─── Vorliegender Text ───

Zeitung Heute : E-Business: Websites werden zu Imagebroschüren

Christine Schreiber

Seit Jahresanfang herrscht Krisen- und Katerstimmung im Lager der E-Commercer. Ungeachtet dessen beginnen an deutschen Unis Studiengänge für E-Business und der Zustrom der E-Bildungshungrigen an privaten Instituten ist ebenfalls ungebremst. Und tatsächlich, der Optimismus ist begründet. Spezialisten meinen: Das Internet hat seine Potenziale noch lange nicht ausgeschöpft.

Das sagte sich auch Sylvia Krupicka aus Berlin-Pankow. Die Theaterdramaturgin und Autorin belegte im vergangenen Jahr einen Fortbildungskurs an der Akademie für Kultur und Bildung. "Tagsüber habe ich mich mit BWL, Management und Marketing herumgeschlagen. Nach dem Seminar habe ich dann meine Texte geschrieben," berichtet die zweifache Mutter.

─── Angezeigte Daten ───

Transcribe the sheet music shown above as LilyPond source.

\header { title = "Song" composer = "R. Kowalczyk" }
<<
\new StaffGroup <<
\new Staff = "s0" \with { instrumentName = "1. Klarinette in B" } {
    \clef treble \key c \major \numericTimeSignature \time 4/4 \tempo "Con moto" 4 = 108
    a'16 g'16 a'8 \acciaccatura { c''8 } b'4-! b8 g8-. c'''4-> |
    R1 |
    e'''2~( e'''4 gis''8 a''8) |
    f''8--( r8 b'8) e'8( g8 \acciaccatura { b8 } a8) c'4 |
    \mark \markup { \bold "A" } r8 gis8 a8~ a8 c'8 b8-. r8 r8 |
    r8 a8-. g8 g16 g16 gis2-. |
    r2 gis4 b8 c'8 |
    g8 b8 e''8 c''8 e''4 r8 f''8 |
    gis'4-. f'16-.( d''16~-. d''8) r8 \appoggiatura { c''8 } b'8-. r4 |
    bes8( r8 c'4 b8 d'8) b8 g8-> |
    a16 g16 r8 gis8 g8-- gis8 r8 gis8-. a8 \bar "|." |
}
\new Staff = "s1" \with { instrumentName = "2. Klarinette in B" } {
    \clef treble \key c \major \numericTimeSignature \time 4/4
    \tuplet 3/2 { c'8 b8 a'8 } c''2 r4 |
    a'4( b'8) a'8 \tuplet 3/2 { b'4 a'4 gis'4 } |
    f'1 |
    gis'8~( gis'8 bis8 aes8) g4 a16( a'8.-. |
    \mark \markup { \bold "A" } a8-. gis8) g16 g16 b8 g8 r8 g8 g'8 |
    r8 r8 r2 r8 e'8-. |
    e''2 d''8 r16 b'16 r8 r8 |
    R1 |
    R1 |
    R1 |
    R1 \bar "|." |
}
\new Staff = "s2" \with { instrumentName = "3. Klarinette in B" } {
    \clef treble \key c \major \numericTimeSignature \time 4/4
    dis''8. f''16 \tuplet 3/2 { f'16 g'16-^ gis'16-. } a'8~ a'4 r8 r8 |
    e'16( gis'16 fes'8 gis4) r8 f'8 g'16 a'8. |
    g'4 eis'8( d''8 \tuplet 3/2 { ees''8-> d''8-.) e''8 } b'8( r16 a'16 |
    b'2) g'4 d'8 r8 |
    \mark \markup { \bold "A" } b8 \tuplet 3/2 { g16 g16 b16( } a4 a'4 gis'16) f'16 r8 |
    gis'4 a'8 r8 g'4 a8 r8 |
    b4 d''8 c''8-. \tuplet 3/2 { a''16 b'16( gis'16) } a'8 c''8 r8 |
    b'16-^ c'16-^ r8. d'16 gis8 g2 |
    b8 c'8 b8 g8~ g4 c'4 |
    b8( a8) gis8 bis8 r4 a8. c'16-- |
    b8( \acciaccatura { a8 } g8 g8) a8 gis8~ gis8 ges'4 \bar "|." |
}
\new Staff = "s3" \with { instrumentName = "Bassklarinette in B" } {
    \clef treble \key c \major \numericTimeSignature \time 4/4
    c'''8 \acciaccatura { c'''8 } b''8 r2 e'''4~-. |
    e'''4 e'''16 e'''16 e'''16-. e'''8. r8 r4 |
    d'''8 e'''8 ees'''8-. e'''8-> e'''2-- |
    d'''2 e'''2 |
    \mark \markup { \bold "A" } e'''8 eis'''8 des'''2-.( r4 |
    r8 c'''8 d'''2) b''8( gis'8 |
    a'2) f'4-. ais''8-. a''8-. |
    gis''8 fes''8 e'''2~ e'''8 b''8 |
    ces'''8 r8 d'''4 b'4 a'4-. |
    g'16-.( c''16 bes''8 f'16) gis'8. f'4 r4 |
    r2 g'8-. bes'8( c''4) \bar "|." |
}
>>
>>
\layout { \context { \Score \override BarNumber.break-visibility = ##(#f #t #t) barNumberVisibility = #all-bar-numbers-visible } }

───

Aufgaben:
1. Beantworte zum Artikel über E-Business diese Fragen:
(a) Was beginnt laut Artikel an deutschen Unis?
(b) An welcher Einrichtung hat Sylvia Krupicka einen Fortbildungskurs belegt?
(c) Mit welchen Fächern hat sie sich tagsüber herumgeschlagen?
2. Schreib den Artikel über E-Business weiter, und zwar ab der Stelle, an der er aufhört.

Antworten:
1.
(a) Studiengänge für E-Business
(b) An der Akademie für Kultur und Bildung
(c) Mit BWL, Management und Marketing

2.
Mitten in dieser Dreifach-Belastung entstand ihre Idee für eine eigene Website. Ziel der Kreativmaßnahme: Ihre Arbeiten zu verkaufen. "Bei mir kann man online Geschichten aussuchen und bestellen", beschreibt die Autorin ihre Geschäftsidee. Anfänglich hatte sie Zweifel: Kreative Arbeit im Internet verkaufen? Inzwischen weiß sie, dass es auch im Netz immer wieder auf das "wie" ankommt, auf die Idee, die dahinter steckt, und auf die Form, die diese Idee bekommt. Die Autorin entwickelte ihre Konzeption für den Internetauftritt als Abschlussarbeit an der Akademie: "Ich war regelrecht besessen von dem Vorhaben, habe Tag und Nacht daran gearbeitet". Bei der gestalterischen Arbeit und technischen Umsetzung half ihr der Profi Thomas Kühn: "Viele Websites sind zwar technisch brillant, haben aber inhaltliche Schwächen. Das eine geht ohne das andere nicht. Eine durchdachte Konzeption ist die wichtigste Grundlage für den Erfolg im Netz".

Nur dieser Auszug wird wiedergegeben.